Assignment -> Images do not belong in the copy. Retype all the entries below exactly.

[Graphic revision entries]
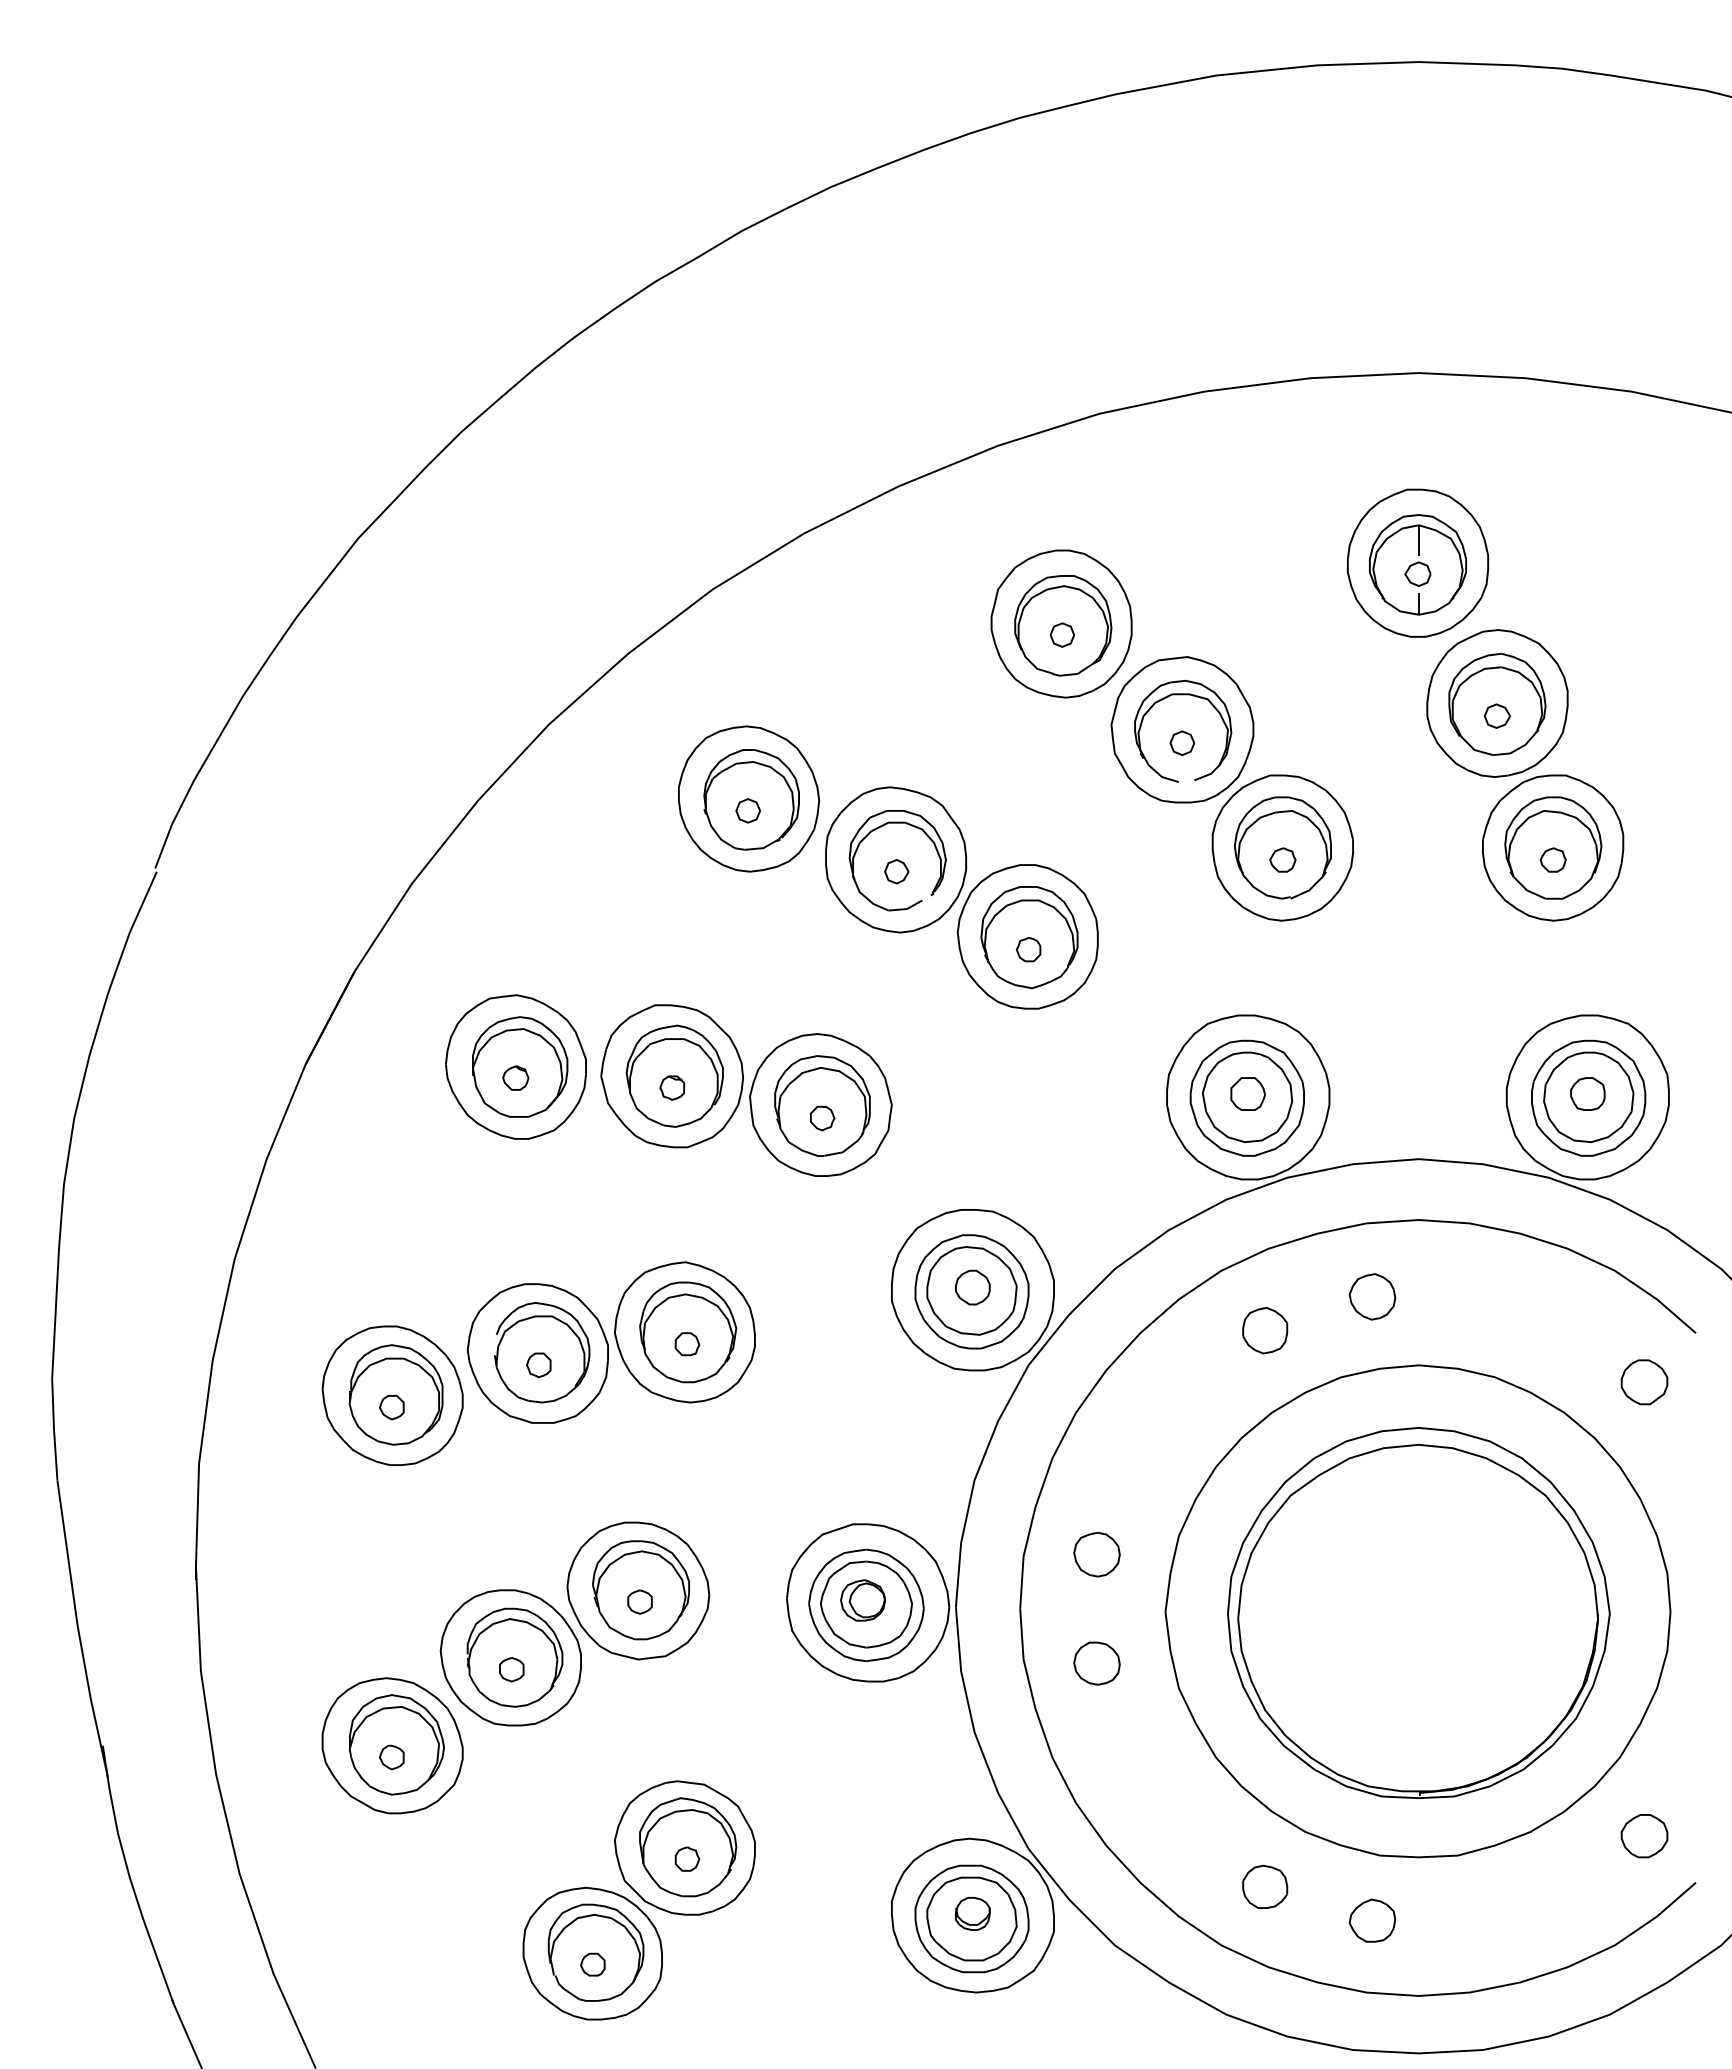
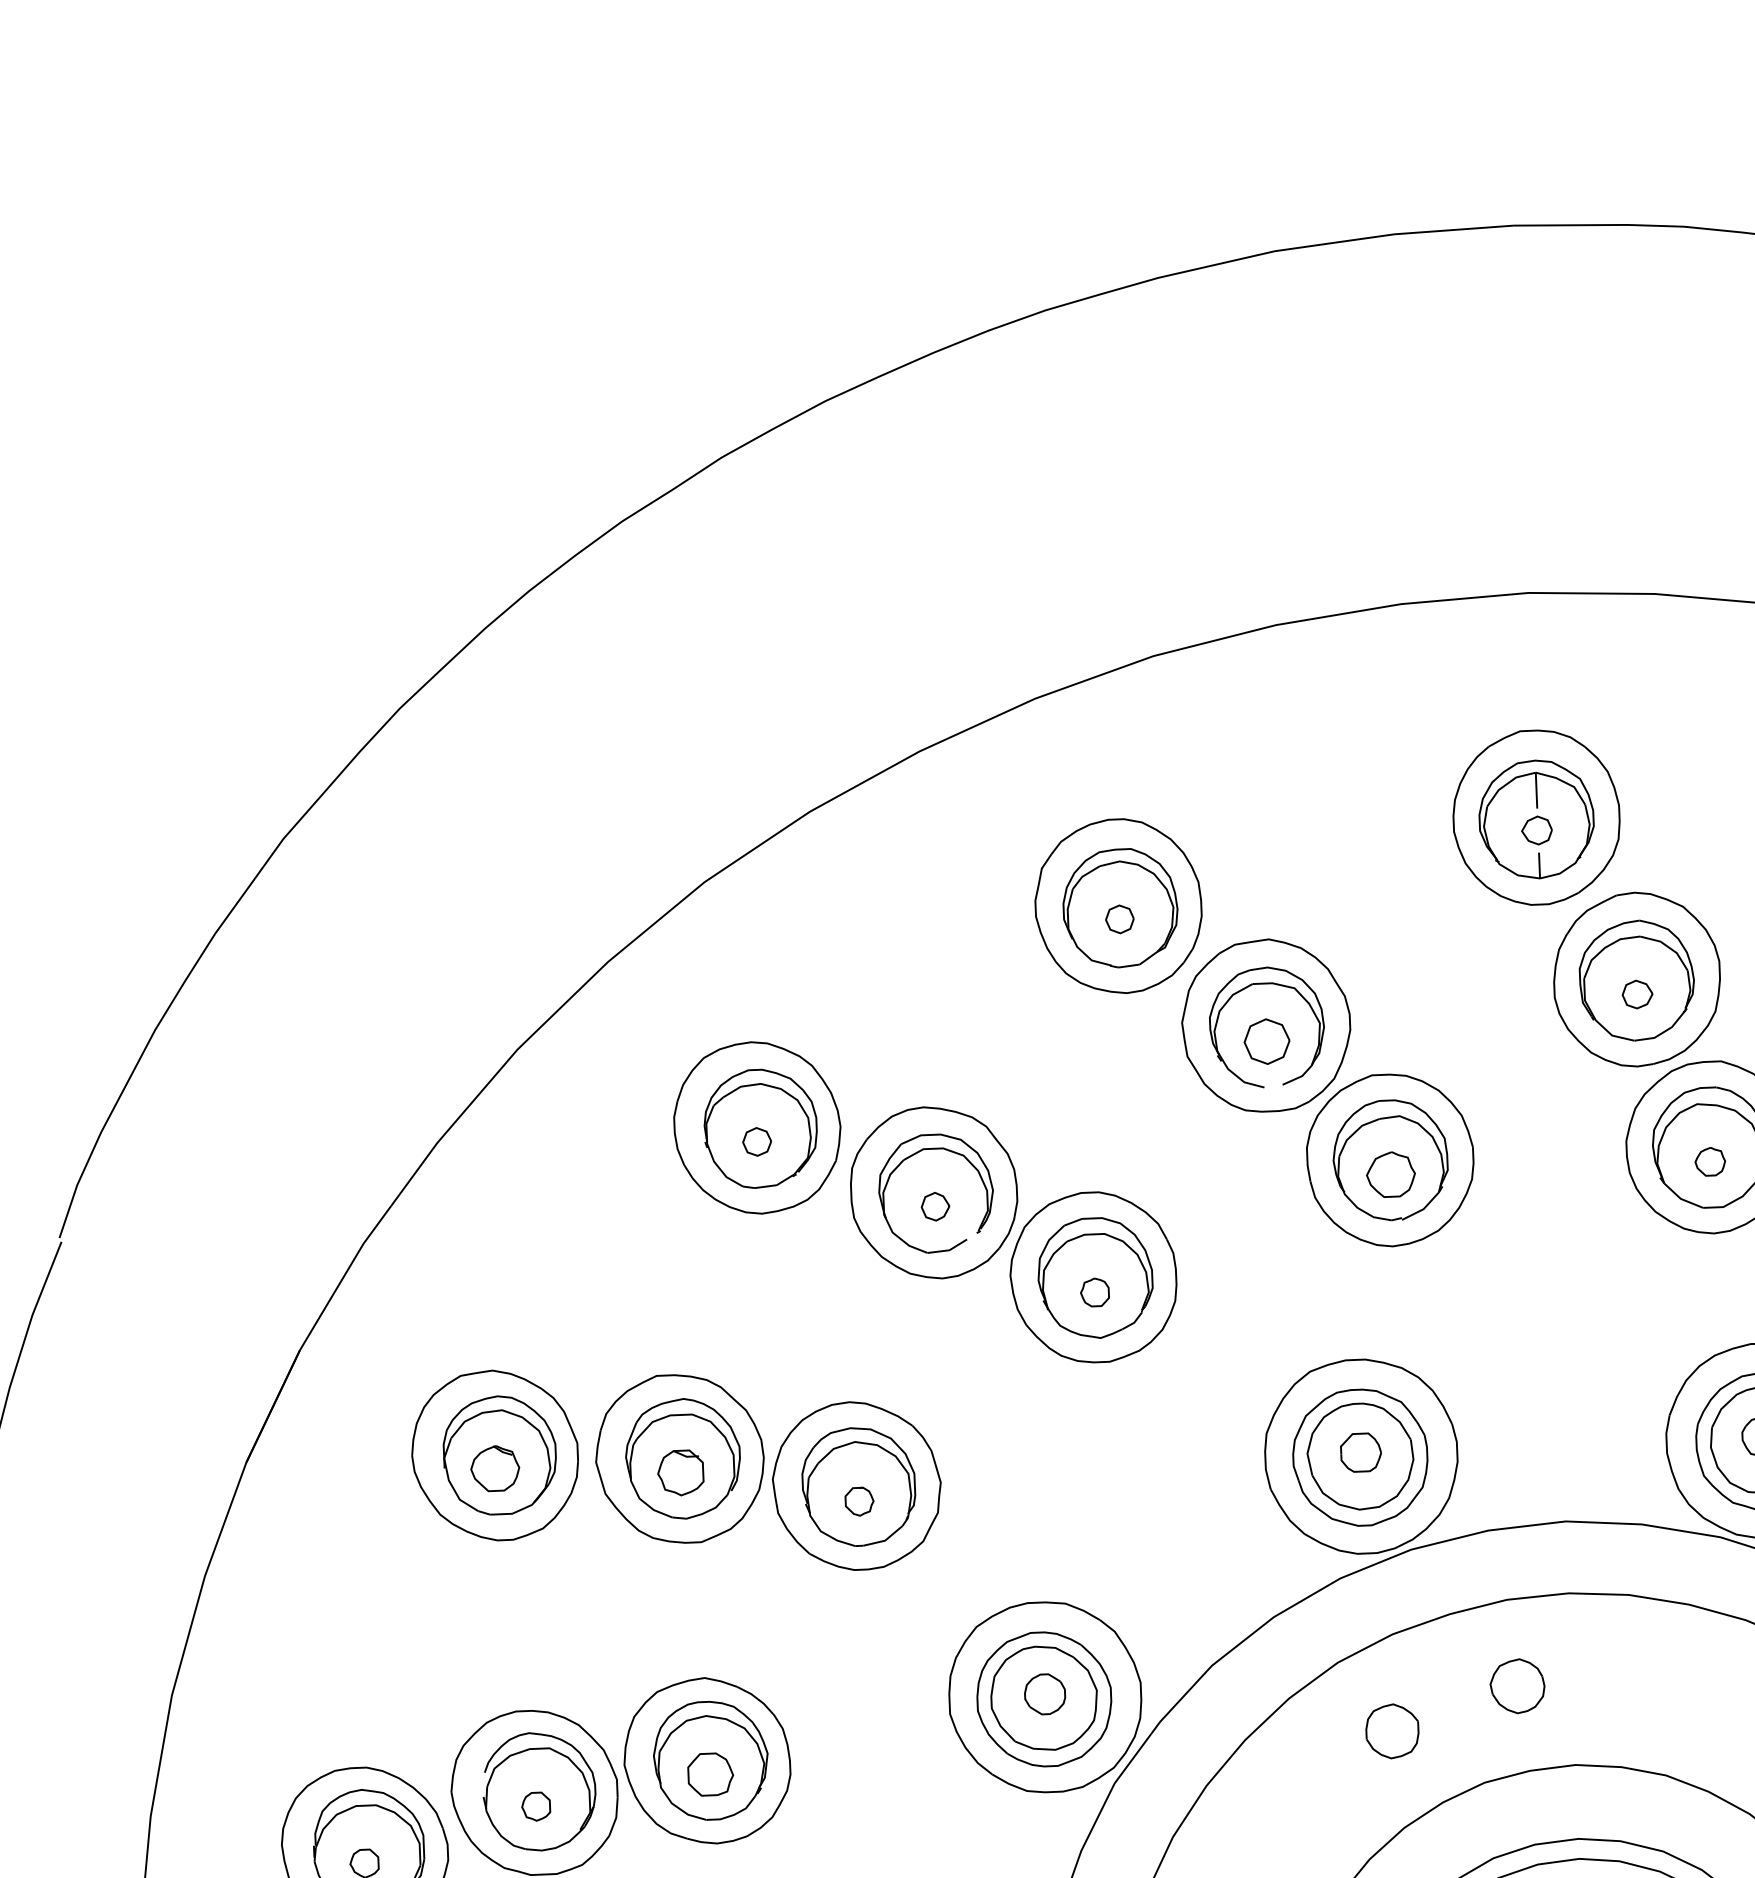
part: (1181, 742) -> (1265, 1040), size x1.6
part: (1282, 859) -> (1390, 1173), size x1.6
part: (515, 1077) -> (494, 1467), size x1.6
part: (671, 1087) -> (679, 1472), size x1.6
part: (687, 1344) -> (710, 1775), size x1.6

Solved exercise ->
part: (1181, 742) -> (1265, 1040), size x1.6
part: (1282, 859) -> (1390, 1173), size x1.6
part: (515, 1077) -> (494, 1467), size x1.6
part: (671, 1087) -> (679, 1472), size x1.6
part: (687, 1344) -> (710, 1775), size x1.6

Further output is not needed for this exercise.